- **Text under study**:
Segment Open
The best thing you can do to mark the death of Robert S. McNamara, who passed away today at 93, is to rent Errol Morris's 2003 documentary "The Fog of War: Eleven Lessons from the Life of Robert S. McNamara." McNamara is depicted in the film as a tragic figure, as emblematic of the folly of JFK's "Best and Brightest," and the foolishness of thinking that life is something that can be made sense of or controlled through logic and force. Above all, it is a meditation on the insanity of war. Here's an excerpt from the full transcript:
Errol Morris: The choice of incendiary bombs, where did that come from?McNamara: I think the issue is not so much incendiary bombs. I think the issue is: in order to win a war should you kill 100,000 people in one night, by firebombing or any other way? LeMay's answer would be clearly "Yes."
"McNamara, do you mean to say that instead of killing 100,000, burning to death 100,000 Japanese civilians in that one night, we should have burned to death a lesser number or none? And then had our soldiers cross the beaches in Tokyo and been slaughtered in the tens of thousands? Is that what you're proposing? Is that moral? Is that wise?"
Why was it necessary to drop the nuclear bomb if LeMay was burning up Japan? And he went on from Tokyo to firebomb other cities. 58% of Yokohama. Yokohama is roughly the size of Cleveland. 58% of Cleveland destroyed. Tokyo is roughly the size of New York. 51% percent of New York destroyed. 99% of the equivalent of Chattanooga, which was Toyama. 40% of the equivalent of Los Angeles, which was Nagoya. This was all done before the dropping of the nuclear bomb, which by the way was dropped by LeMay's command.
Segment Closed
- **What to do**:
1: In the passage on Robert S. McNamara's death, which Japanese city is said to be roughly the size of Cleveland?
2: Could you give the lines of the records as a numbered list, starting with the line containing "#### Parameters" and going on through the line containing "接下来，我们来看看如何选择合"? Skip blank lines, and leave the pictures out.

- **Listed records**:
Segment Open
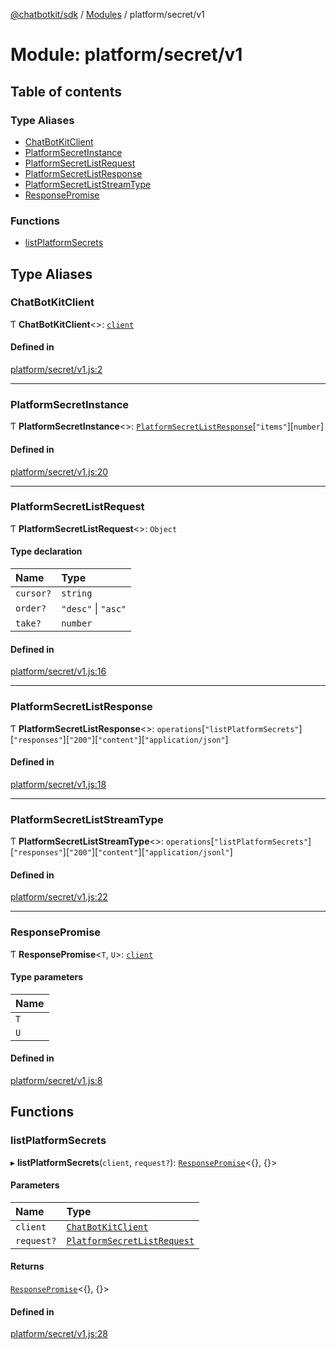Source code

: [@chatbotkit/sdk](../README.md) / [Modules](../modules.md) / platform/secret/v1

# Module: platform/secret/v1

## Table of contents

### Type Aliases

- [ChatBotKitClient](platform_secret_v1.md#chatbotkitclient)
- [PlatformSecretInstance](platform_secret_v1.md#platformsecretinstance)
- [PlatformSecretListRequest](platform_secret_v1.md#platformsecretlistrequest)
- [PlatformSecretListResponse](platform_secret_v1.md#platformsecretlistresponse)
- [PlatformSecretListStreamType](platform_secret_v1.md#platformsecretliststreamtype)
- [ResponsePromise](platform_secret_v1.md#responsepromise)

### Functions

- [listPlatformSecrets](platform_secret_v1.md#listplatformsecrets)

## Type Aliases

### ChatBotKitClient

Ƭ **ChatBotKitClient**\<\>: [`client`](client.md)

#### Defined in

[platform/secret/v1.js:2](https://github.com/chatbotkit/node-sdk/blob/main/packages/sdk/src/platform/secret/v1.js#L2)

___

### PlatformSecretInstance

Ƭ **PlatformSecretInstance**\<\>: [`PlatformSecretListResponse`](platform_secret_v1.md#platformsecretlistresponse)[``"items"``][`number`]

#### Defined in

[platform/secret/v1.js:20](https://github.com/chatbotkit/node-sdk/blob/main/packages/sdk/src/platform/secret/v1.js#L20)

___

### PlatformSecretListRequest

Ƭ **PlatformSecretListRequest**\<\>: `Object`

#### Type declaration

| Name | Type |
| :------ | :------ |
| `cursor?` | `string` |
| `order?` | ``"desc"`` \| ``"asc"`` |
| `take?` | `number` |

#### Defined in

[platform/secret/v1.js:16](https://github.com/chatbotkit/node-sdk/blob/main/packages/sdk/src/platform/secret/v1.js#L16)

___

### PlatformSecretListResponse

Ƭ **PlatformSecretListResponse**\<\>: `operations`[``"listPlatformSecrets"``][``"responses"``][``"200"``][``"content"``][``"application/json"``]

#### Defined in

[platform/secret/v1.js:18](https://github.com/chatbotkit/node-sdk/blob/main/packages/sdk/src/platform/secret/v1.js#L18)

___

### PlatformSecretListStreamType

Ƭ **PlatformSecretListStreamType**\<\>: `operations`[``"listPlatformSecrets"``][``"responses"``][``"200"``][``"content"``][``"application/jsonl"``]

#### Defined in

[platform/secret/v1.js:22](https://github.com/chatbotkit/node-sdk/blob/main/packages/sdk/src/platform/secret/v1.js#L22)

___

### ResponsePromise

Ƭ **ResponsePromise**\<`T`, `U`\>: [`client`](client.md)

#### Type parameters

| Name |
| :------ |
| `T` |
| `U` |

#### Defined in

[platform/secret/v1.js:8](https://github.com/chatbotkit/node-sdk/blob/main/packages/sdk/src/platform/secret/v1.js#L8)

## Functions

### listPlatformSecrets

▸ **listPlatformSecrets**(`client`, `request?`): [`ResponsePromise`](../classes/client.ResponsePromise.md)\<{}, {}\>

#### Parameters

| Name | Type |
| :------ | :------ |
| `client` | [`ChatBotKitClient`](../classes/client.ChatBotKitClient.md) |
| `request?` | [`PlatformSecretListRequest`](platform_secret_v1.md#platformsecretlistrequest) |

#### Returns

[`ResponsePromise`](../classes/client.ResponsePromise.md)\<{}, {}\>

#### Defined in

[platform/secret/v1.js:28](https://github.com/chatbotkit/node-sdk/blob/main/packages/sdk/src/platform/secret/v1.js#L28)
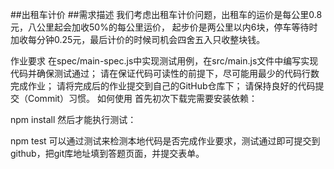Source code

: ##出租车计价
##需求描述
我们考虑出租车计价问题，出租车的运价是每公里0.8元，八公里起会加收50%的每公里运价，
起步价是两公里以内6块，停车等待时加收每分钟0.25元，最后计价的时候司机会四舍五入只收整块钱。

作业要求
在spec/main-spec.js中实现测试用例，在src/main.js文件中编写实现代码并确保测试通过；
请在保证代码可读性的前提下，尽可能用最少的代码行数完成作业；
请将完成后的作业提交到自己的GitHub仓库下；
请保持良好的代码提交（Commit）习惯。
如何使用
首先初次下载完需要安装依赖：

  npm install
然后才能执行测试：

  npm test
可以通过测试来检测本地代码是否完成作业要求，测试通过即可提交到github，把git库地址填到答题页面，并提交表单。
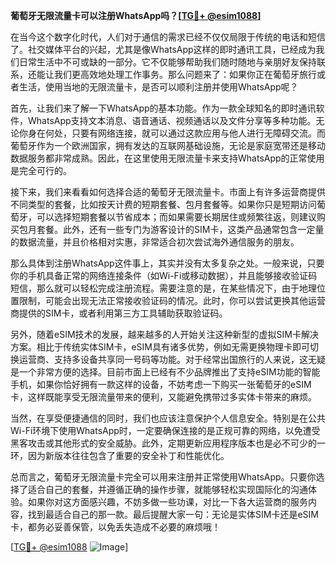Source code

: **葡萄牙无限流量卡可以注册WhatsApp吗？[[TG💪+ @esim1088](https://t.me/s/esim1088)]**

在当今这个数字化时代，人们对于通信的需求已经不仅仅局限于传统的电话和短信了。社交媒体平台的兴起，尤其是像WhatsApp这样的即时通讯工具，已经成为我们日常生活中不可或缺的一部分。它不仅能够帮助我们随时随地与亲朋好友保持联系，还能让我们更高效地处理工作事务。那么问题来了：如果你正在葡萄牙旅行或者生活，使用当地的无限流量卡，是否可以顺利注册并使用WhatsApp呢？

首先，让我们来了解一下WhatsApp的基本功能。作为一款全球知名的即时通讯软件，WhatsApp支持文本消息、语音通话、视频通话以及文件分享等多种功能。无论你身在何处，只要有网络连接，就可以通过这款应用与他人进行无障碍交流。而葡萄牙作为一个欧洲国家，拥有发达的互联网基础设施，无论是家庭宽带还是移动数据服务都非常成熟。因此，在这里使用无限流量卡来支持WhatsApp的正常使用是完全可行的。

接下来，我们来看看如何选择合适的葡萄牙无限流量卡。市面上有许多运营商提供不同类型的套餐，比如按天计费的短期套餐、包月套餐等。如果你只是短期访问葡萄牙，可以选择短期套餐以节省成本；而如果需要长期居住或频繁往返，则建议购买包月套餐。此外，还有一些专门为游客设计的SIM卡，这类产品通常包含一定量的数据流量，并且价格相对实惠，非常适合初次尝试海外通信服务的朋友。

那么具体到注册WhatsApp这件事上，其实并没有太多复杂之处。一般来说，只要你的手机具备正常的网络连接条件（如Wi-Fi或移动数据），并且能够接收验证码短信，那么就可以轻松完成注册流程。需要注意的是，在某些情况下，由于地理位置限制，可能会出现无法正常接收验证码的情况。此时，你可以尝试更换其他运营商提供的SIM卡，或者利用第三方工具辅助获取验证码。

另外，随着eSIM技术的发展，越来越多的人开始关注这种新型的虚拟SIM卡解决方案。相比于传统实体SIM卡，eSIM具有诸多优势，例如无需更换物理卡即可切换运营商、支持多设备共享同一号码等功能。对于经常出国旅行的人来说，这无疑是一个非常方便的选择。目前市面上已经有不少品牌推出了支持eSIM功能的智能手机，如果你恰好拥有一款这样的设备，不妨考虑一下购买一张葡萄牙的eSIM卡，这样既能享受无限流量带来的便利，又能避免携带过多实体卡带来的麻烦。

当然，在享受便捷通信的同时，我们也应该注意保护个人信息安全。特别是在公共Wi-Fi环境下使用WhatsApp时，一定要确保连接的是正规可靠的网络，以免遭受黑客攻击或其他形式的安全威胁。此外，定期更新应用程序版本也是必不可少的一环，因为新版本往往包含了重要的安全补丁和性能优化。

总而言之，葡萄牙无限流量卡完全可以用来注册并正常使用WhatsApp。只要你选择了适合自己的套餐，并遵循正确的操作步骤，就能够轻松实现国际化的沟通体验。如果你对这方面感兴趣，不妨多做一些功课，对比一下各大运营商的服务内容，找到最适合自己的那一款。最后提醒大家一句：无论是实体SIM卡还是eSIM卡，都务必妥善保管，以免丢失造成不必要的麻烦哦！

[[TG💪+ @esim1088](https://t.me/s/esim1088) ![Image](https://i.postimg.cc/4NQfJmqS/Snipaste-2025-05-13-00-14-12.png)]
Segment Closed
- **Answers to the exercises**:
1: Yokohama

2:
1. #### Parameters
2. | Name | Type |
3. | :------ | :------ |
4. | `client` | [`ChatBotKitClient`](../classes/client.ChatBotKitClient.md) |
5. | `request?` | [`PlatformSecretListRequest`](platform_secret_v1.md#platformsecretlistrequest) |
6. #### Returns
7. [`ResponsePromise`](../classes/client.ResponsePromise.md)\<{}, {}\>
8. #### Defined in
9. [platform/secret/v1.js:28](https://github.com/chatbotkit/node-sdk/blob/main/packages/sdk/src/platform/secret/v1.js#L28)
10. Source code
11. : ##出租车计价
12. ##需求描述
13. 我们考虑出租车计价问题，出租车的运价是每公里0.8元，八公里起会加收50%的每公里运价，
14. 起步价是两公里以内6块，停车等待时加收每分钟0.25元，最后计价的时候司机会四舍五入只收整块钱。
15. 作业要求
16. 在spec/main-spec.js中实现测试用例，在src/main.js文件中编写实现代码并确保测试通过；
17. 请在保证代码可读性的前提下，尽可能用最少的代码行数完成作业；
18. 请将完成后的作业提交到自己的GitHub仓库下；
19. 请保持良好的代码提交（Commit）习惯。
20. 如何使用
21. 首先初次下载完需要安装依赖：
22.   npm install
23. 然后才能执行测试：
24.   npm test
25. 可以通过测试来检测本地代码是否完成作业要求，测试通过即可提交到github，把git库地址填到答题页面，并提交表单。
26. Source code
27. : **葡萄牙无限流量卡可以注册WhatsApp吗？[[TG💪+ @esim1088](https://t.me/s/esim1088)]**
28. 在当今这个数字化时代，人们对于通信的需求已经不仅仅局限于传统的电话和短信了。社交媒体平台的兴起，尤其是像WhatsApp这样的即时通讯工具，已经成为我们日常生活中不可或缺的一部分。它不仅能够帮助我们随时随地与亲朋好友保持联系，还能让我们更高效地处理工作事务。那么问题来了：如果你正在葡萄牙旅行或者生活，使用当地的无限流量卡，是否可以顺利注册并使用WhatsApp呢？
29. 首先，让我们来了解一下WhatsApp的基本功能。作为一款全球知名的即时通讯软件，WhatsApp支持文本消息、语音通话、视频通话以及文件分享等多种功能。无论你身在何处，只要有网络连接，就可以通过这款应用与他人进行无障碍交流。而葡萄牙作为一个欧洲国家，拥有发达的互联网基础设施，无论是家庭宽带还是移动数据服务都非常成熟。因此，在这里使用无限流量卡来支持WhatsApp的正常使用是完全可行的。
30. 接下来，我们来看看如何选择合适的葡萄牙无限流量卡。市面上有许多运营商提供不同类型的套餐，比如按天计费的短期套餐、包月套餐等。如果你只是短期访问葡萄牙，可以选择短期套餐以节省成本；而如果需要长期居住或频繁往返，则建议购买包月套餐。此外，还有一些专门为游客设计的SIM卡，这类产品通常包含一定量的数据流量，并且价格相对实惠，非常适合初次尝试海外通信服务的朋友。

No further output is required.